Since Postgres 11:
From PostgreSQL 11, adding a column with a constant default value no longer means that each row of the table needs to be updated when the ALTER TABLE statement is executed. Instead, the default value will be returned the next time the row is accessed, and applied when the table is rewritten, making the ALTER TABLE very fast even on large tables.
However, if the default value is volatile (e.g., clock_timestamp()) each row will need to be updated with the value calculated at the time ALTER TABLE is executed. To avoid a potentially lengthy update operation, particularly if you intend to fill the column with mostly nondefault values anyway, it may be preferable to add the column with no default, insert the correct values using UPDATE, and then add any desired default as described below.
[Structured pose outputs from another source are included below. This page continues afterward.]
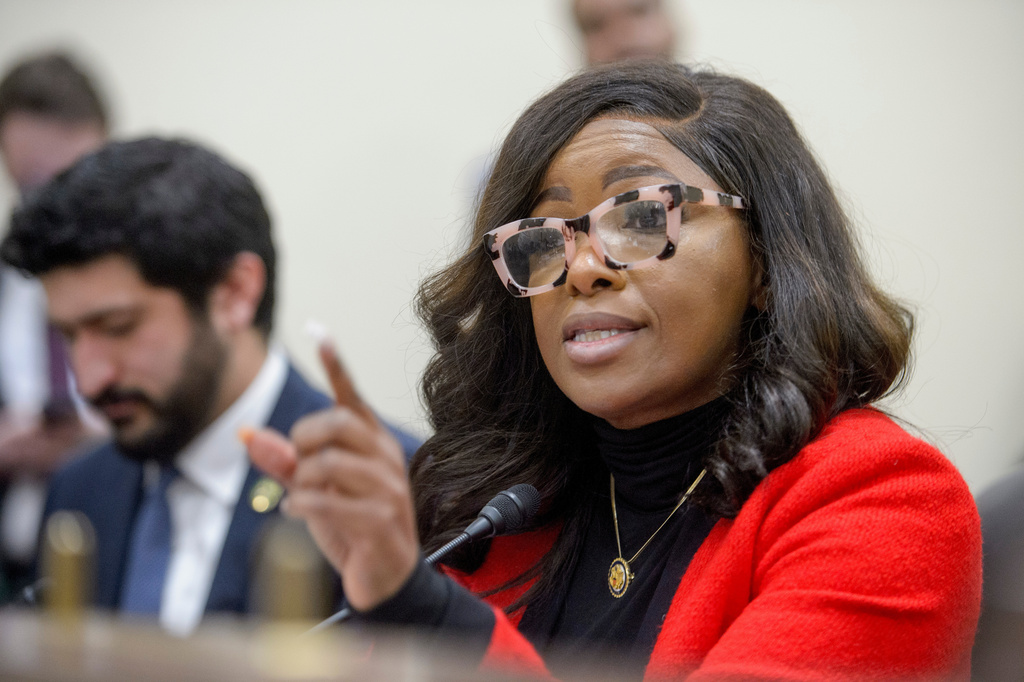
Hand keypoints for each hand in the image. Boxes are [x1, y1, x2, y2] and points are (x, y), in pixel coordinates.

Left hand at [244, 341, 418, 611]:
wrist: (384, 579)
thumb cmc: (351, 527)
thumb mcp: (312, 490)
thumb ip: (284, 462)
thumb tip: (248, 435)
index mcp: (372, 442)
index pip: (351, 396)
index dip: (336, 365)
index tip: (319, 332)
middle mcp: (385, 457)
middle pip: (334, 424)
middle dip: (302, 441)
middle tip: (297, 464)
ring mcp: (388, 488)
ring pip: (328, 462)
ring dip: (301, 480)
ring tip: (300, 496)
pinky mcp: (382, 519)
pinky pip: (329, 501)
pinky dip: (301, 505)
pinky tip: (295, 511)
No table rewrites are needed for either NOT NULL columns or nullable columns.
This can be shown by the following script:
SET client_min_messages=debug1;
CREATE TABLE foo AS SELECT a FROM generate_Series(1,1000000)a;
ALTER TABLE foo ADD COLUMN b int NULL;
ALTER TABLE foo ADD COLUMN c int NOT NULL DEFAULT 1234;
-- Only adding this column will require a rewrite. That's
-- because the default expression isn't mutable.
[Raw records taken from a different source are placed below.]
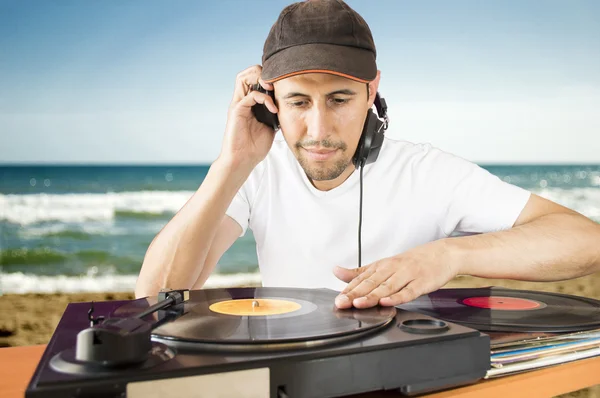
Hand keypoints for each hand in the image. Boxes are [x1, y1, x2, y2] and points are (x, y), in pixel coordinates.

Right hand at [220, 65, 278, 168]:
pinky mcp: (236, 110)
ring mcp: (238, 104)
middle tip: (276, 85)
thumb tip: (287, 106)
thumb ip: (274, 113)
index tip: (282, 85)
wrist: (243, 160)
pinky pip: (250, 95)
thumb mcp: (270, 126)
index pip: (255, 79)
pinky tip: (273, 109)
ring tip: (272, 90)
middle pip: (248, 73)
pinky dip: (264, 99)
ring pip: (243, 78)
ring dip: (260, 79)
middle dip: (263, 73)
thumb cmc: (255, 147)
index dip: (268, 77)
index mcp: (249, 103)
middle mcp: (242, 100)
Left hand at [332, 240, 456, 308]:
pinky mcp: (421, 283)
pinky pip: (408, 291)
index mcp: (382, 266)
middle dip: (355, 294)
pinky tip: (387, 302)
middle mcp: (392, 269)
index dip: (348, 290)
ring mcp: (407, 275)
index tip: (337, 300)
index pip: (361, 279)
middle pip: (371, 283)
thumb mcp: (384, 264)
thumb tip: (336, 271)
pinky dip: (397, 297)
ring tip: (358, 304)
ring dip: (372, 296)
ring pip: (387, 287)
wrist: (443, 254)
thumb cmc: (412, 262)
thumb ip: (360, 272)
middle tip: (341, 303)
ALTER TABLE foo ADD COLUMN d int NOT NULL DEFAULT (random() * 10000)::int;
-- DEBUG: rewriting table "foo"
You can find where the rewriting table
string comes from ATRewriteTable
. If
you are profiling that function, you can drop a breakpoint where it sends this
debug information to check if your operation rewrites the table.
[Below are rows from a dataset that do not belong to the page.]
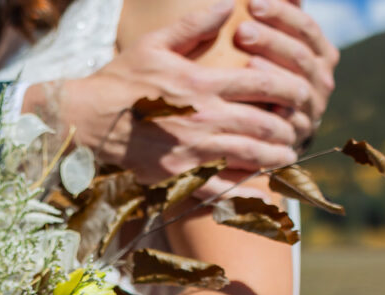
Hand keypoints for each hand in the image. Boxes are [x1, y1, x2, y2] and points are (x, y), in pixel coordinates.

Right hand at [25, 0, 302, 195]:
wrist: (84, 122)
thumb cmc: (118, 81)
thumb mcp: (153, 45)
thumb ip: (193, 27)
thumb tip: (227, 4)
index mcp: (200, 84)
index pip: (261, 84)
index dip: (289, 88)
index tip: (301, 93)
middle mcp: (200, 119)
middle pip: (262, 125)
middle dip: (287, 127)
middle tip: (298, 127)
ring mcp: (189, 151)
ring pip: (247, 156)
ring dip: (273, 157)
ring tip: (285, 155)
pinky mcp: (176, 176)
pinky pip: (218, 185)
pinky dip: (242, 186)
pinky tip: (254, 183)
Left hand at [236, 0, 338, 143]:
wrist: (266, 134)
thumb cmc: (264, 80)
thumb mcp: (275, 50)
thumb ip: (279, 24)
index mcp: (319, 53)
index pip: (305, 28)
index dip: (282, 13)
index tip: (253, 2)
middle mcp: (321, 80)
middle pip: (300, 56)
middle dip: (272, 41)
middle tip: (242, 31)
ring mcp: (312, 108)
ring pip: (296, 87)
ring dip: (271, 73)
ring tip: (246, 61)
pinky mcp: (297, 135)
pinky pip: (287, 121)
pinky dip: (271, 109)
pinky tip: (250, 101)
SET client_min_messages=debug1;
DROP TABLE IF EXISTS foo CASCADE;
CREATE TABLE foo (id SERIAL PRIMARY KEY);
INSERT INTO foo (id) SELECT generate_series(1, 10000);
ALTER TABLE foo ADD COLUMN bar varchar(255) NOT NULL DEFAULT 'default';
ALTER TABLE foo ALTER COLUMN bar DROP DEFAULT;
SELECT * from foo order by id desc limit 5;
-- id | bar
-- -------+---------
-- 10000 | default
-- 9999 | default
-- 9998 | default
-- 9997 | default
-- 9996 | default
ALTER TABLE foo ALTER COLUMN bar SET DEFAULT 'new_default';
INSERT INTO foo (id) VALUES (100001);
ALTER TABLE foo ALTER COLUMN bar DROP DEFAULT;
SELECT * from foo order by id desc limit 5;
-- id | bar
-- --------+-------------
-- 100001 | new_default
-- 10000 | default
-- 9999 | default
-- 9998 | default
-- 9997 | default
How does Postgres know where to pull the value default
from?
SELECT attmissingval
FROM pg_attribute
WHERE attrelid = 'foo'::regclass AND attname = 'bar';
-- attmissingval
-- ---------------
-- {default}
From the docs:
atthasmissing bool
This column has a value which is used where the column is entirely missing from the row, as happens when a column is added with a non-volatile DEFAULT value after the row is created. The actual value used is stored in the attmissingval column.
And
attmissingval anyarray
This column has a one element array containing the value used when the column is entirely missing from the row, as happens when the column is added with a non-volatile DEFAULT value after the row is created. The value is only used when atthasmissing is true. If there is no value the column is null.
Another way of checking this is by running an event trigger:
CREATE OR REPLACE FUNCTION log_rewrite() RETURNS event_trigger
LANGUAGE plpgsql as
$func$
declare
this_schema text;
begin
RAISE NOTICE 'rewriting table % for reason %',
pg_event_trigger_table_rewrite_oid()::regclass,
pg_event_trigger_table_rewrite_reason();
end;
$func$;
CREATE EVENT TRIGGER has_rewrite
ON table_rewrite EXECUTE PROCEDURE log_rewrite();
So every time a rewrite happens, it will raise the following:
DEBUG: EventTriggerInvoke 16396
NOTICE: rewriting table foo for reason 2
DEBUG: rewriting table "foo"
The reason code is release dependent. There has been discussion about adding these values recently source:
Returns a code explaining the reason(s) for rewriting. The value is a bitmap built from the following values: 1 (the table has changed persistence), 2 (a column has changed a default value), 4 (a column has a new data type), and 8 (the table access method has changed).